A Yahoo spokeswoman said: “At Yahoo, we understand the concerns raised by this campaign and we in no way condone the sale of products made with ivory obtained from any animal at risk of extinction.
“Yahoo does not accept ads for ivory under our existing policies. Yahoo is an investor in Yahoo Japan and does not have controlling ownership.”
Yahoo owns 35.5% of Yahoo Japan; telecoms firm SoftBank is the largest shareholder, with 36.4%. While Yahoo’s US-based internet business has struggledin recent years, its Asian holdings, including Yahoo Japan and Alibaba, areconsidered highly valuable.
Yahoo Japan came under fire by the UK’s Environmental Investigation Agency in April 2015 for its sale of whale and dolphin meat, which was found to contain unsafe levels of mercury. The company is Japan’s only online retailer that continues to sell whale and dolphin products.
The international trade of elephant ivory has been banned since 1989 under the United Nation’s CITES treaty. However, Japan and China were allowed to legally import 102 tonnes of ivory from African nations in 2007. A report last year by the Environmental Investigations Agency found that a large majority of Japanese ivory traders were involved in illegal tusk registration activity.
The ivory trade has been blamed for stoking an ongoing poaching crisis in Africa. Data released in June showed an alarming 60% drop in elephant numbers in Tanzania between 2009 and 2014. Across Africa, an estimated 35,000 elephants are being slaughtered every year for ivory, amid concerns a fifth of all African elephants will be lost over the coming decade.
Yahoo Japan is not the first online retailer to face pressure over sales of ivory products. In 2015, Avaaz launched a similar petition campaign against Craigslist, urging the company to crack down on black market listings for ivory.
The US has attempted to crack down on the illegal trade of ivory and “trophy” body parts, following the controversy over the death of Cecil the lion, who was killed by a dentist from Minnesota. During a trip to Kenya last year, Barack Obama said the US would institute a nearly complete ban on the commercial ivory trade.

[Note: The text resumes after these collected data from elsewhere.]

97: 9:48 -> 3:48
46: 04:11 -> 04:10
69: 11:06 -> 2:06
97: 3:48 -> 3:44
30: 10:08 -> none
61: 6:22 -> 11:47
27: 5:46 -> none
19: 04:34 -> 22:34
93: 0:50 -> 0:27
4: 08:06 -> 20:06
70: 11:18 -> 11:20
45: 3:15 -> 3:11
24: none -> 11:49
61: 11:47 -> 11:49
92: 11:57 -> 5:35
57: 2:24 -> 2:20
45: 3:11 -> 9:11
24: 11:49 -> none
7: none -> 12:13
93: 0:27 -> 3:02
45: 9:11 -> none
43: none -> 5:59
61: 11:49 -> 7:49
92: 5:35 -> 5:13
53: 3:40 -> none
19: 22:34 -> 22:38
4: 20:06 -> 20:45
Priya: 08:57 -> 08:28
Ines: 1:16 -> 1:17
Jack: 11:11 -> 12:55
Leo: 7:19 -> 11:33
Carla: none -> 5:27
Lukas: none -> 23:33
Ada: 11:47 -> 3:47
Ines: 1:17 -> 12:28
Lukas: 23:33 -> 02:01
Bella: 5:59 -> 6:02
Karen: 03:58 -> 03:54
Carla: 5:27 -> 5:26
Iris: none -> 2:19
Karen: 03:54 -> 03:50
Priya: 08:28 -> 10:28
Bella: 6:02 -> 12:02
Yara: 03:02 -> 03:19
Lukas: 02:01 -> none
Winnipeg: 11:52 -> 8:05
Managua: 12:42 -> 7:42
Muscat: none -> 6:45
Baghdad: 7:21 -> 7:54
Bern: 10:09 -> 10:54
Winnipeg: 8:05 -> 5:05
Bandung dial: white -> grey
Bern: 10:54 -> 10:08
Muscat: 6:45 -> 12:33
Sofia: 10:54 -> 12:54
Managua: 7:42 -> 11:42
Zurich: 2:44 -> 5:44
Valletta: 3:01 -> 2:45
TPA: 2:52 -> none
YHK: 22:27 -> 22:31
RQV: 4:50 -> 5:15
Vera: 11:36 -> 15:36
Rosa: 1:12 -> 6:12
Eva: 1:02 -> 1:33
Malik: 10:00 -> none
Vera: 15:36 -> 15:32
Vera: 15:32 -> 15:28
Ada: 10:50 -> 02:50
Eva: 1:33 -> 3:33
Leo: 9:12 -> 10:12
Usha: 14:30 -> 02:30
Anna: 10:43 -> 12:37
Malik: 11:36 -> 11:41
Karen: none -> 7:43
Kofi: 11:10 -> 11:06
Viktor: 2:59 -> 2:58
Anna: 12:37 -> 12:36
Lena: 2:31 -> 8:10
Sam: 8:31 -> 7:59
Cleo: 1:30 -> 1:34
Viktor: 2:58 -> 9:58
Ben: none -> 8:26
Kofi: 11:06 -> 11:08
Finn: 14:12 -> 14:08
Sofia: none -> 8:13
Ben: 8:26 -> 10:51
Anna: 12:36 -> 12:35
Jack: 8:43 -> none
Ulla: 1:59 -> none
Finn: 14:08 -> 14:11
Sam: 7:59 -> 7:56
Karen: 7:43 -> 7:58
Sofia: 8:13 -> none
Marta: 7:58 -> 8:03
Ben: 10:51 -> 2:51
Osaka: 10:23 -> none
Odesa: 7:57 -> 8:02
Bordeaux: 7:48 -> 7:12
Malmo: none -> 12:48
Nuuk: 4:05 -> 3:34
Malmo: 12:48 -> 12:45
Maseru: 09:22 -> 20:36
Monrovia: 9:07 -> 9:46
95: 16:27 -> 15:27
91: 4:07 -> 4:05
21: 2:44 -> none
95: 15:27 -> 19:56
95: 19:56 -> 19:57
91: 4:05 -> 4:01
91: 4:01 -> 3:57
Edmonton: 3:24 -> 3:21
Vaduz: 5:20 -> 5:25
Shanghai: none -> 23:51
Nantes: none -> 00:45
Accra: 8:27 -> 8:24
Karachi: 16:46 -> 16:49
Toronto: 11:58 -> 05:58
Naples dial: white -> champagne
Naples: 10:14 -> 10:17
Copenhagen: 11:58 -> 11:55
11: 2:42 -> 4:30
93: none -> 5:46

Sally Jewell, the US secretary of the interior, is currently taking part in a tour of Gabon, Kenya and South Africa to highlight the administration’s contribution to stemming the losses of Africa’s megafauna. Jewell said the US will work with African nations to help tackle the “scourge of wildlife trafficking, which is clearly a global threat”.
On Monday, the Sri Lankan government destroyed 359 elephant tusks in a huge stone crusher. The haul, confiscated at the port of Colombo and valued at more than $3m, was destroyed in the latest effort to remove ivory from the illegal wildlife trade.